- The Guardian
- Issue #2025
On 21st September, the United Nations Day of Peace, the Communist Party of Australia calls for the Albanese Government to step back from war preparations and to instead adopt a peace budget.
World military spending continued to grow in 2021, reaching an all-time record of $2.1 trillion. However, this did not provide peace or security. Ever-growing military capacities and policies have only brought us more human and ecological devastation. More of the same will not change the situation.
It should be obvious by now that countries trying to outspend one another by buying more and more deadly weapons systems does not create peace or security. It has not worked in the past and it never will.
It is time for all people to join together and call on governments around the world to cut military spending, and to instead invest in the true needs of the people and the planet to build a just and sustainable peace.
EXCESSIVE MILITARY SPENDING
Article 26 of the UN Charter calls for the “least diversion for armaments of the world’s human and economic resources.”
Australia is subservient to US foreign policy objectives and as a result defence budgets have been skewed to suit US objectives. This has meant that Australian Government outlays on the military are both astronomically expensive and mostly inappropriate for Australian peoples’ needs.
The Australian budget for the military in 2022-2023 is $48 billion and an estimated quarter of a trillion dollars over the next ten years. The great majority of tax payers’ money goes overseas to privately owned weapons manufacturers.

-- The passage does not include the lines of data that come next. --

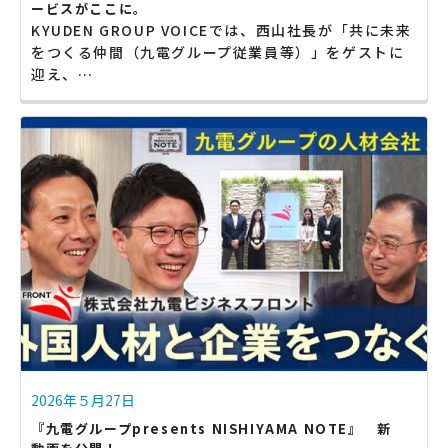
ービスがここに。
KYUDEN GROUP VOICEでは、西山社長が「共に未来
をつくる仲間（九電グループ従業員等）」をゲストに
迎え、…
2026年５月27日
『九電グループpresents NISHIYAMA NOTE』 新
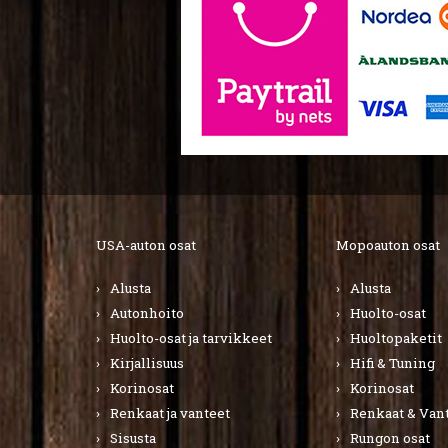
USA-auton osat
Mopoauton osat
Alusta
Alusta
Autonhoito
Huolto-osat
Huolto-osat ja tarvikkeet
Huoltopaketit
Kirjallisuus
Hifi & Tuning
Korinosat
Korinosat
Renkaat ja vanteet
Renkaat & Van
Sisusta
Rungon osat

While defence of a state is necessary, the cost must not be too high – economically, socially or environmentally. An impoverished nation has little left worth defending.
LOST EMPLOYMENT
Spending on the military rather than civilian areas of the economy results in a net loss of jobs. This is because military spending is less effective at creating jobs than virtually any other form of government activity.
The $170 billion that would buy eight submarines could be better spent on creating about 250 hospitals, 4,500 schools or 320,000 homes.
OUR SECURITY
Security is often interpreted to mean military security – the capacity to meet perceived threats by the use or the threat of the use of force.
However, Australia’s true security would be enhanced by attention to economic recovery, social cohesion, and humanitarian issues.
Resources committed to developing the military mean less money for employment programs and the health, education, and housing needs of Australians and our neighbours.
We need a new security – security from threats to lives and dignity, such as extreme poverty, hunger, armed conflicts, pandemics, and political and criminal violence, as well as future fatal consequences from environmental threats. Australia and the Pacific must be a nuclear free zone of peace.
WAR ON THE ENVIRONMENT
Australia’s future depends on a healthy planet but military spending amounts to a war on the environment. All military activity is highly polluting and a major contributor to climate change.
The money that Australia spends on environmental protection is $3.4 billion. The money spent on the military is $48 billion this financial year and an estimated quarter of a trillion dollars over the next ten years.
We must have a peace budget that includes developing stronger disaster preparedness and response capabilities. This includes dealing with fire and flood in Australia but also aid for Pacific communities which are being hit with repeated disasters, including devastating cyclones, tidal surges, and sea-water inundation.